Il nuovo Codice recepisce l’esigenza di “definire le modalità per digitalizzare le procedure per tutti gli appalti pubblici e concessioni e definire i requisiti di interoperabilità e interconnettività”, prevista tra gli obiettivi più rilevanti del PNRR.

Partendo dal Codice di amministrazione digitale (d.lgs. 82/2005), viene costituito l’ecosistema nazionale di approvvigionamento digitale (e-procurement), composto da piattaforme telematiche “certificate”, che assicurano l’interoperabilità dei servizi svolti (art.22) e la confluenza di tutte le informazioni sulla Banca dati nazionale dei contratti pubblici dell’Anac.

Tutte le procedure comparative pubbliche devono transitare attraverso le piattaforme abilitate, pertanto le stazioni appaltanti non dotate di una propria piattaforma devono avvalersi di quelle messe a disposizione da altre stazioni appaltanti.

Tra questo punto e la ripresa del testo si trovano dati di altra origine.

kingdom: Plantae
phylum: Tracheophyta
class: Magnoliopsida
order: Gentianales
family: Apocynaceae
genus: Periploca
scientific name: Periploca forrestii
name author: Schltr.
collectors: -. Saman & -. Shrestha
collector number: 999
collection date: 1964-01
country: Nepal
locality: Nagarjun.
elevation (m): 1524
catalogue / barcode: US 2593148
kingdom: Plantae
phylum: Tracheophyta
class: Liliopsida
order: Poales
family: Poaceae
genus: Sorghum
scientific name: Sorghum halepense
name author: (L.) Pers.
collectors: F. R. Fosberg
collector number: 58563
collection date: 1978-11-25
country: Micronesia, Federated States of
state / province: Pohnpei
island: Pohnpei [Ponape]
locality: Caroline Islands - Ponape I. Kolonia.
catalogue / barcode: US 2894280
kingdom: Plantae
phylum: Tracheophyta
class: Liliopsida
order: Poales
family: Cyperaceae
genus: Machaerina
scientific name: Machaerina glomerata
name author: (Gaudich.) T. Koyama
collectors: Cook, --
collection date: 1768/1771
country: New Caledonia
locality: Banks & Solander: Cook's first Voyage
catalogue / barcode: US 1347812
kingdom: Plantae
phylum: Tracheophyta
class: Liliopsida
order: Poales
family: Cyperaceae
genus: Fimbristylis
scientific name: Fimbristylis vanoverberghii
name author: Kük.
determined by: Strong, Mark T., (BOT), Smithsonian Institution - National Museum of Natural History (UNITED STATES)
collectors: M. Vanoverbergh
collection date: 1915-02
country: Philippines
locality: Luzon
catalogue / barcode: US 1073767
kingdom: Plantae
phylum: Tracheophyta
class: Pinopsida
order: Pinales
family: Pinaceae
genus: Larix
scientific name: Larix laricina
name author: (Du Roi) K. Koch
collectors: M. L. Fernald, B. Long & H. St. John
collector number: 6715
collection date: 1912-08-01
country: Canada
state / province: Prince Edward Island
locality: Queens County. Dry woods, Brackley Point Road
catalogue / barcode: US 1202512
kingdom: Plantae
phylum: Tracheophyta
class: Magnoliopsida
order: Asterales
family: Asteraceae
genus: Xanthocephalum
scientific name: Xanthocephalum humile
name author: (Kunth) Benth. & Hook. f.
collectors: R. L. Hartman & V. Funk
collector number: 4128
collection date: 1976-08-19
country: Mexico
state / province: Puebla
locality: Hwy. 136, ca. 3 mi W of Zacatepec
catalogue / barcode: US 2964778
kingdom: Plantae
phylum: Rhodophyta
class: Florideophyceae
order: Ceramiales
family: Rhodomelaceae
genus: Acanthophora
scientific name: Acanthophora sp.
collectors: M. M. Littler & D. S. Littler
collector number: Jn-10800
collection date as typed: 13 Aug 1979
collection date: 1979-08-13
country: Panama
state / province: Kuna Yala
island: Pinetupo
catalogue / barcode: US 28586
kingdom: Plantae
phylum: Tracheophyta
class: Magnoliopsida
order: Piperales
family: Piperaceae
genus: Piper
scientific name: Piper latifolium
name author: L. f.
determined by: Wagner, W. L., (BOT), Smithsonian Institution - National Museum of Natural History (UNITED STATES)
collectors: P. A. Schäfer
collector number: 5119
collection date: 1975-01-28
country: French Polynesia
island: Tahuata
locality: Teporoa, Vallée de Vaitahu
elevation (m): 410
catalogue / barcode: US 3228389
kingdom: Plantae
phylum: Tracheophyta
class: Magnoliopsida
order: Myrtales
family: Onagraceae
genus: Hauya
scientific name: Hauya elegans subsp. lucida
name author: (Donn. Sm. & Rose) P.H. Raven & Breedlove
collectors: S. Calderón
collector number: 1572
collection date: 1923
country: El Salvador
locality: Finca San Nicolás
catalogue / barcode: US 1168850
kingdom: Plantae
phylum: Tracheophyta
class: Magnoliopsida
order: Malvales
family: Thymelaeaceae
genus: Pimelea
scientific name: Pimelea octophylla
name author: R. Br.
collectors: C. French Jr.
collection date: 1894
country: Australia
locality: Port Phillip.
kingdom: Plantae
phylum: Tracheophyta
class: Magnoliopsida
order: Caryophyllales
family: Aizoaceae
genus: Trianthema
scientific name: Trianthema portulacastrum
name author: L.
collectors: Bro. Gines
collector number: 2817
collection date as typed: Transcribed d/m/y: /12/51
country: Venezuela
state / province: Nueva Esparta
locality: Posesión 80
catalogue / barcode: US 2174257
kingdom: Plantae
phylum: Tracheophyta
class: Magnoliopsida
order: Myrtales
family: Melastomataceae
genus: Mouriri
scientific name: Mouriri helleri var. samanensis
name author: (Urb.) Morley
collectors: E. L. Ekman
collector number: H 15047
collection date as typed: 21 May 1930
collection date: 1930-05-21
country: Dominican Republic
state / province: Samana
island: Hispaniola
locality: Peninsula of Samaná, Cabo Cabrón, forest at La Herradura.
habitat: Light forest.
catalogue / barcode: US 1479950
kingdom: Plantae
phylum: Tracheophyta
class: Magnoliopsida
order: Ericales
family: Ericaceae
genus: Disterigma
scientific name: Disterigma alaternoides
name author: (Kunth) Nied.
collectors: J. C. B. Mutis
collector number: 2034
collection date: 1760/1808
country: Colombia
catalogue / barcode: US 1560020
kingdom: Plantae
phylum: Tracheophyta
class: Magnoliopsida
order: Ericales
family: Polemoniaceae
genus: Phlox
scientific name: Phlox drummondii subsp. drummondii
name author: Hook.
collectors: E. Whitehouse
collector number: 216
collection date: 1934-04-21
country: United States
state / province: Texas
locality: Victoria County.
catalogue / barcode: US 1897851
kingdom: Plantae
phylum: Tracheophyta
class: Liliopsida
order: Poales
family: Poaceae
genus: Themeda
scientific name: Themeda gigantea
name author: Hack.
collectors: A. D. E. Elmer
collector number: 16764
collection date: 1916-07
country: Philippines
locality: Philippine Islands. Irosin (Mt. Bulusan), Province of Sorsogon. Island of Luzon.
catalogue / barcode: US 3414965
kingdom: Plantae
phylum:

Ecco step by step  l’architettura per l’attuazione dell’ecosistema nazionale di EProcurement:

  1. unicità dell’invio, ciascun dato deve essere fornito dal suo possessore, ad esempio operatore economico, una sola volta a un solo sistema informativo (art.19);
  2. ecosistema nazionale di e-procurement, composto da piattaforme telematiche “certificate”, che assicurano l’interoperabilità dei servizi svolti (art. 22);
  3. Fascicolo Virtuale dell’Operatore Economico/FVOE (art.24), che conosciamo essendo già stato reso operativo dall’ANAC;
  4. Banca dati nazionale dei contratti pubblici Anac/BDNCP (art. 25);
  5. Stazioni Appaltanti non dotate di una propria piattaforma devono avvalersi di quelle messe a disposizione da altre stazioni appaltanti (art. 25);
  6. Pubblicità Legale degli atti ANAC (art.27), riportati sul portale istituzionale, anche dati relativi ai singoli appalti, incluso l’elenco degli operatori economici invitati (art.28);
  7. comunicazioni e scambi d’informazione mediante piattaforme ecosistema nazionale sui contratti pubblici; quanto non previsto attraverso domicilio digitale (art.29);
  8. Anagrafe dell’Operatore Economico (art. 31);
  9. Fascicolo virtuale per accertare, in capo agli operatori economici, il possesso dei requisiti generali (artt. 94 e 95) e speciali (art. 99).